For years, his breakfast egg was fried just so, the white crisp, the yolk soft and gelatinous. Hard-boiled eggs, therefore, are unacceptable. What he wants is a perfectly half-boiled egg.

Since he can no longer make it himself, he instructs the cook.

“The water must be boiling before you put the egg in.”

She nods, already thinking about how much milk she can spare for her tea.

“Boil it for exactly seven minutes.”

Another nod. Whether she owns a watch is doubtful, though she does have a mobile phone.

“Then take it out, put it in cold water, peel it, and bring it with salt and pepper.”

By now, she has left the room.

In the kitchen, she fills a pan with water, drops the egg in before it even warms up, and lets it boil for as long as it takes her to prepare her tea. The result is inevitable: a hard, grey, overcooked egg.

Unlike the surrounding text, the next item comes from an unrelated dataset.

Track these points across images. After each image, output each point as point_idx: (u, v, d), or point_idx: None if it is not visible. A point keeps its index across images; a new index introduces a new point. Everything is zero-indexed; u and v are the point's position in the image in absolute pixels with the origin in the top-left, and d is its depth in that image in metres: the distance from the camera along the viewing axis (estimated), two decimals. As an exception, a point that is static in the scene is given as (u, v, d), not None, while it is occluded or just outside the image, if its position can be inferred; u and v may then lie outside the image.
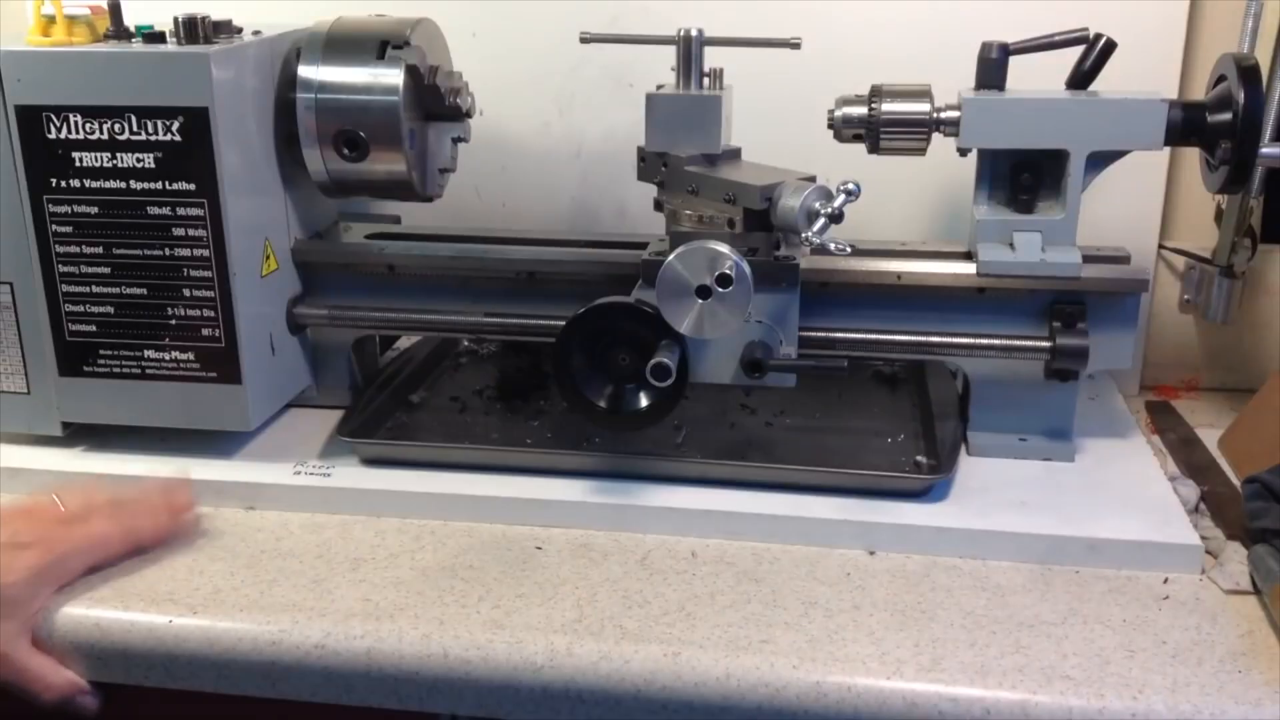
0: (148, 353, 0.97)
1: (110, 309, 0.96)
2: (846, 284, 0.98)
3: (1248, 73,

My father is disappointed. The yolk is no longer soft, it is solid, lifeless. He repeats his instructions the next day, and the day after that. Sometimes the cook changes, and the process begins again. But so far, the perfect half-boiled egg has remained elusive.

It must be frustrating that the person you are instructing lets all the sound bytes slip in and out of her ears without retaining even a miniscule amount of it. But the as we grow older and infirm we do get dependent on someone for something. It is less frustrating if we were to accept the imperfect world and its imperfect activities rather than whipping ourselves to try and reach a perfect destination

Perhaps the perfect egg is no longer the point.

Perhaps, in the end, it is about accepting the imperfect ones—the overboiled, unyielding eggs of an imperfect world—and learning, gently, to live with them.